Dans la séance du jeudi 13 mars 2003

    En quittant cette vie qu’il avait tant aimée et qui lui a beaucoup donné, à l’heure même où notre Compagnie était assemblée pour sa séance hebdomadaire, Maurice Rheims renvoyait à huitaine le moment de notre hommage. Celui-ci de ce fait survient après celui des pouvoirs publics et de la nation. Je ne saurais donc prétendre, et vous ne pouvez attendre que j’ajoute à ce que d’autres, et notamment plusieurs confrères, ont déjà si bien dit. Venant après les discours officiels et la solennité de la cérémonie dans la cour d’honneur de l’Hôtel des Invalides, ce devrait être le moment d’une évocation plus personnelle et dans l’intimité.
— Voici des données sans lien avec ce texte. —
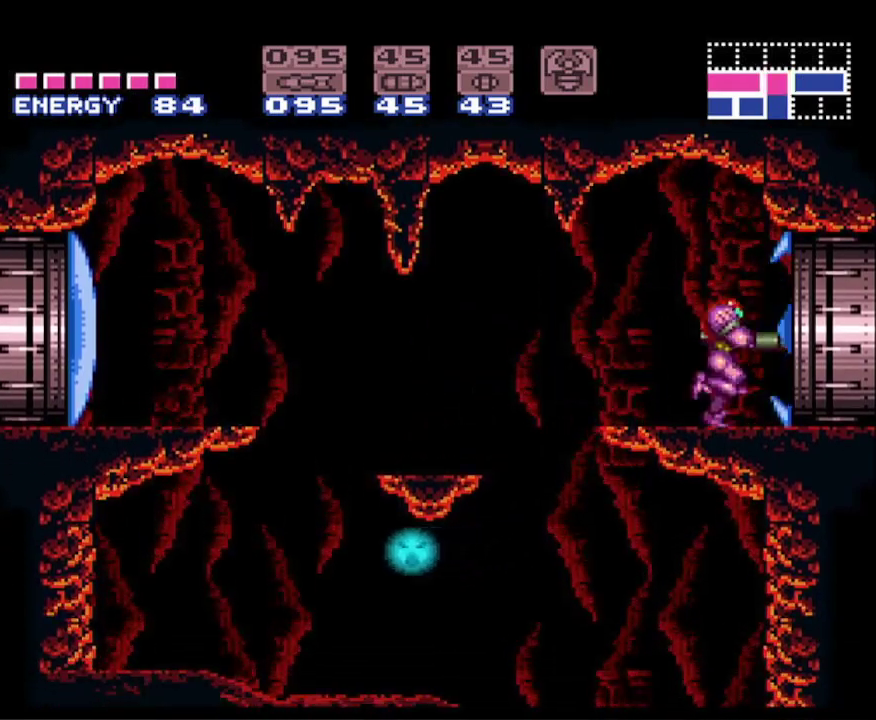
{"buttons": ["B", "DPAD_RIGHT"], "events": []}
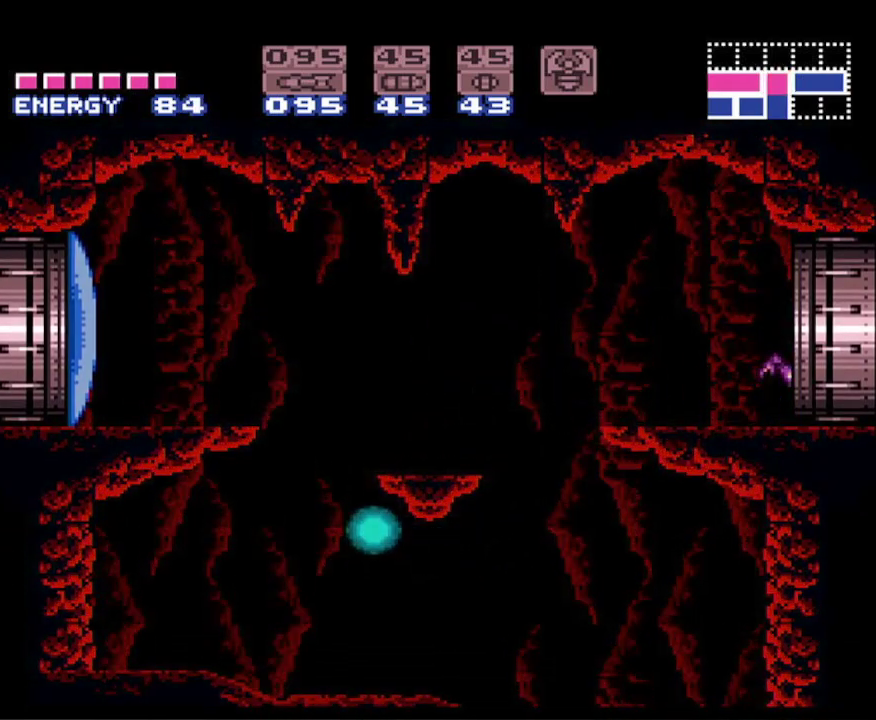
{"buttons": ["B", "DPAD_RIGHT"], "events": []}
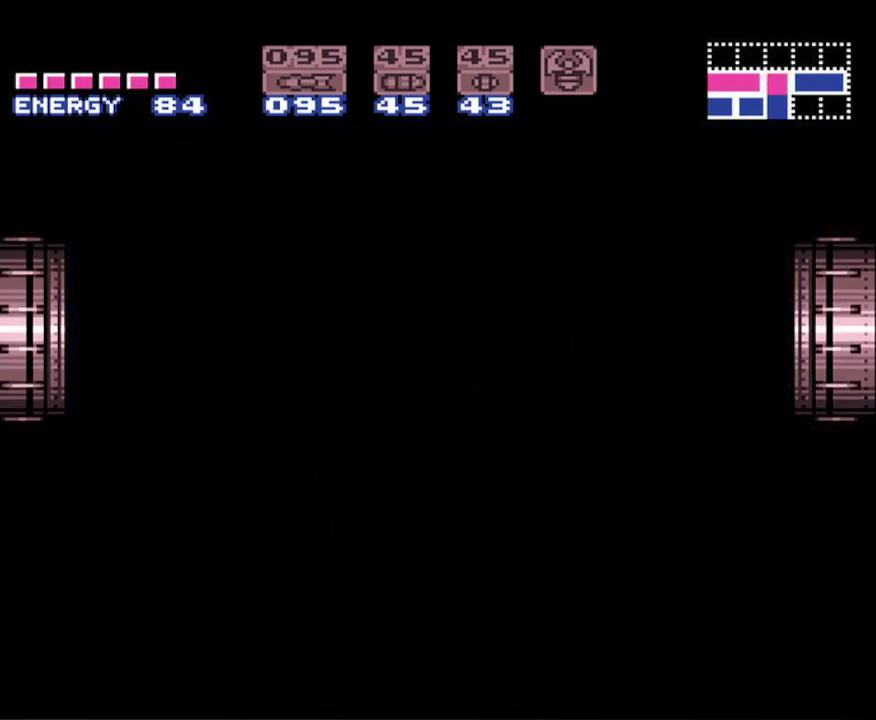
{"buttons": ["B", "DPAD_RIGHT"], "events": []}
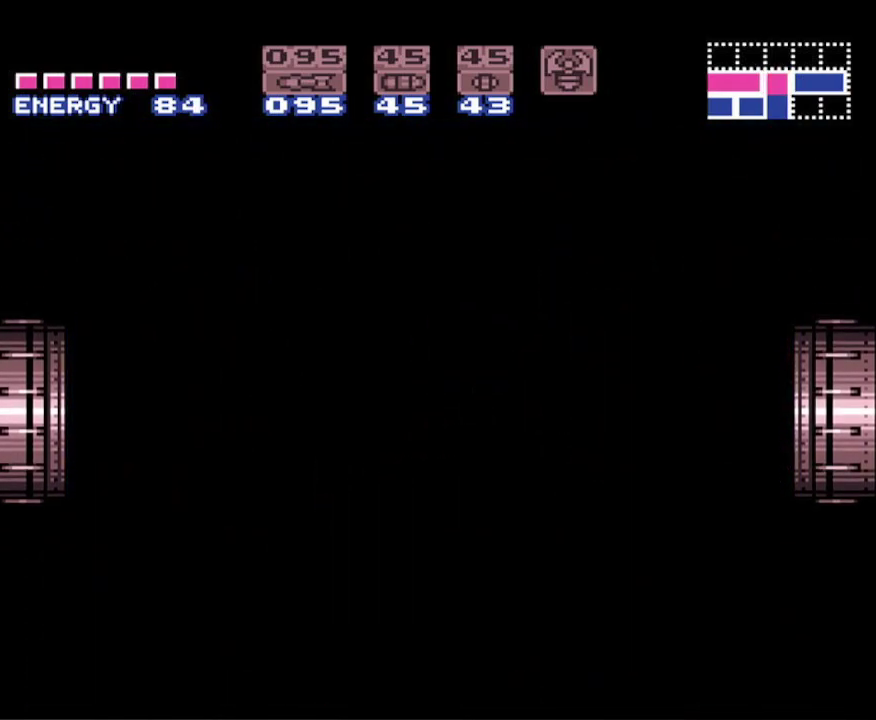
{"buttons": ["B", "DPAD_RIGHT"], "events": []}
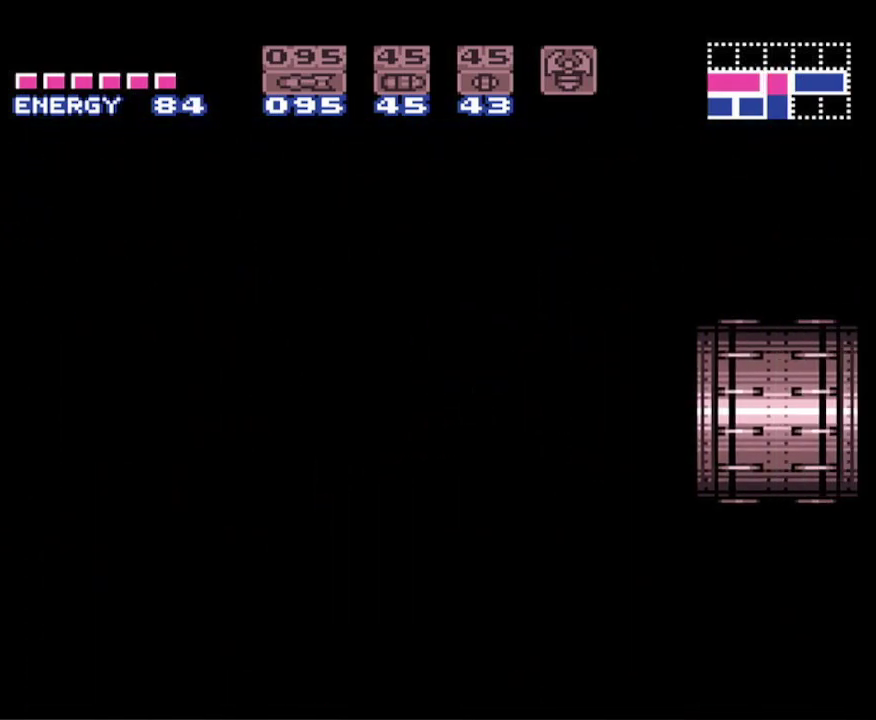
{"buttons": ["B", "DPAD_RIGHT"], "events": []}
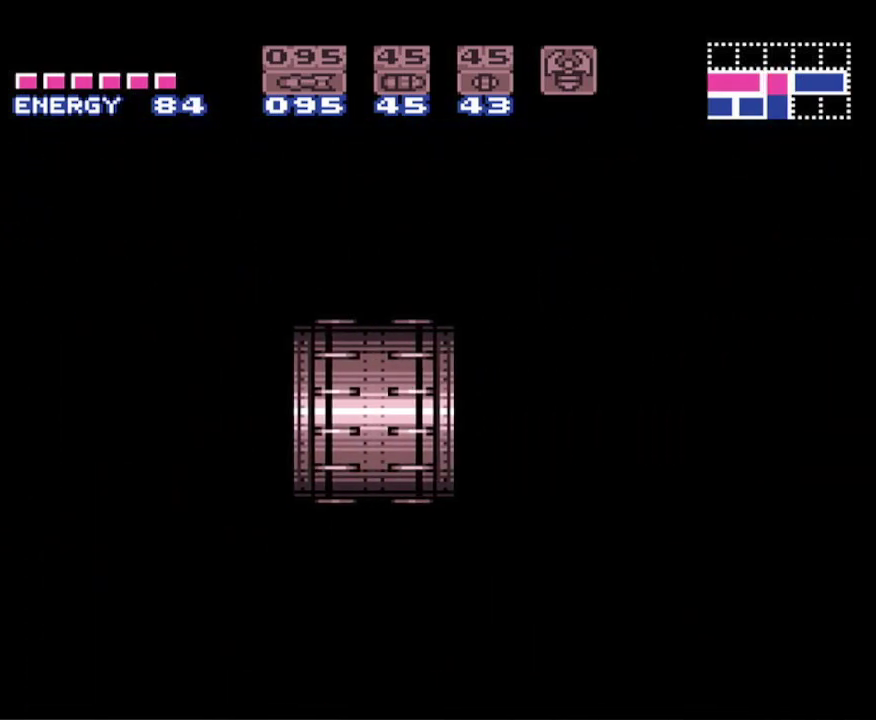
{"buttons": ["B", "DPAD_RIGHT"], "events": []}
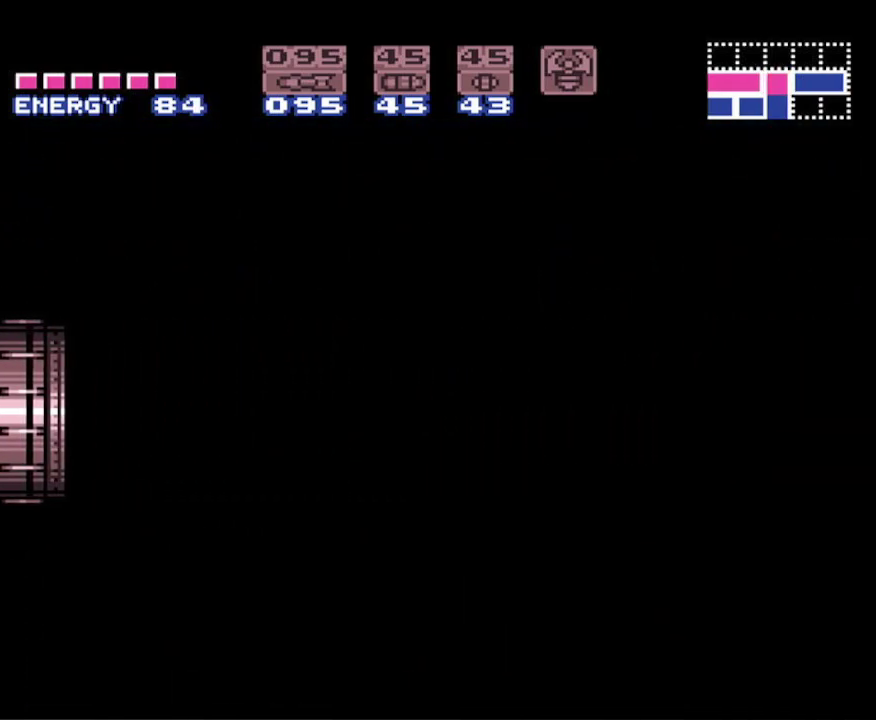
{"buttons": ["B", "DPAD_RIGHT"], "events": []}
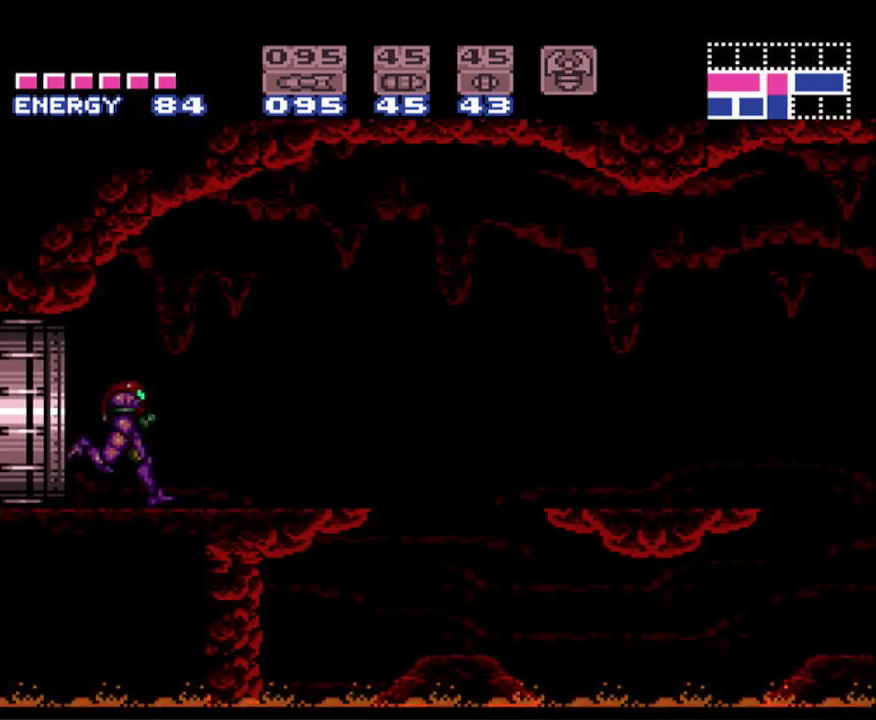
{"buttons": ["A", "B", "DPAD_RIGHT"], "events": [[400, "A", "down"]]}
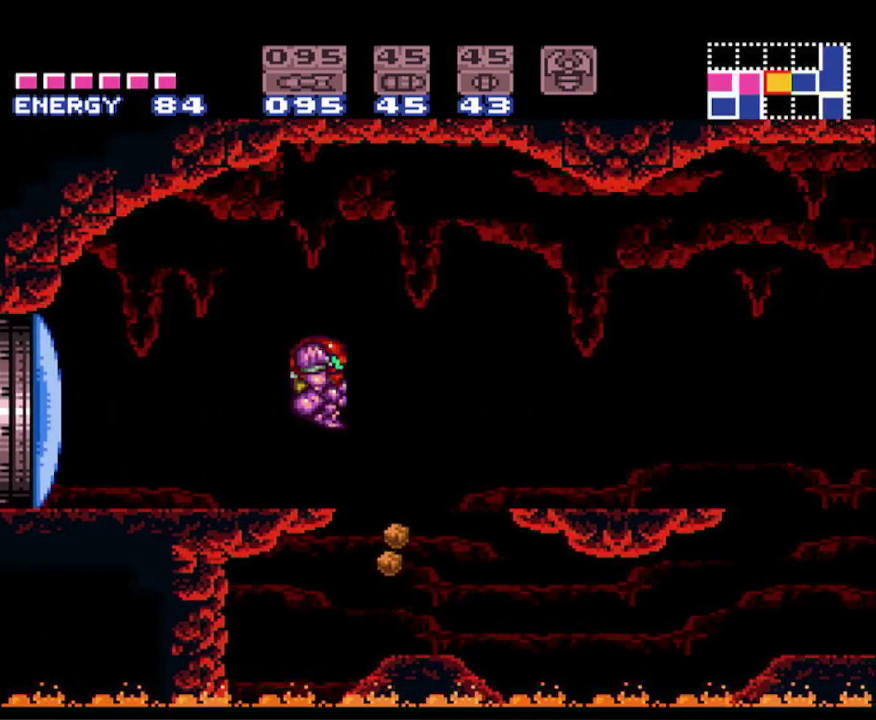
{"buttons": ["A", "B", "DPAD_RIGHT"], "events": []}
     Malheureusement, le Directeur éphémère que vous vous êtes choisi, à qui échoit l’honneur de prêter sa voix aux sentiments que nous partageons, n’a pas eu, comme plusieurs d’entre vous, la chance de pouvoir bénéficier de son amitié. Je n’ai eu avec Maurice Rheims qu’un seul véritable entretien : il avait accepté de me recevoir pour ma visite de candidature. Le revoyant depuis, lors de ses apparitions à l’Académie, faute d’oser le lui rappeler, je n’ai jamais été certain qu’il s’en souvînt, mais je garde de cette rencontre, de la liberté de ses propos, de l’enjouement de notre conversation, bref de son charme, un souvenir suffisamment précis pour me laisser aujourd’hui le vif regret de n’avoir pas pu ou peut-être pas su faire renaître cette conversation.

     Maurice Rheims descendait d’une de ces familles juives que lui-même évoquait dans l’éloge de Robert Aron auquel il succédait au trente-deuxième fauteuil, implantées depuis des siècles dans nos provinces de l’Est, d’autant plus attachées à la communauté nationale que davantage exposées à l’invasion étrangère.

     L’attachement à la patrie a été encore conforté chez Maurice Rheims par le choix du métier des armes par son père, qui était de ces officiers supérieurs que leur origine n’a pas empêché d’accéder aux étoiles de général. On ne sait pas assez, peut-être ne dit-on pas suffisamment qu’au temps du capitaine Dreyfus l’armée française ne comptait pas moins d’une dizaine de généraux juifs.

     Cet individualiste était un patriote, ce sceptique un homme de convictions et d’engagement au service de la France. Ce que furent ses sentiments en 1940, nous le pressentons à travers ce que lui-même en a dit à propos de Robert Aron. Laissons-lui la parole :

     « Lequel d’entre nous ne fut pas alors blessé dans ses convictions, dans ses affections, dans son esprit, dans sa conception de la liberté, dans son amour du pays ? »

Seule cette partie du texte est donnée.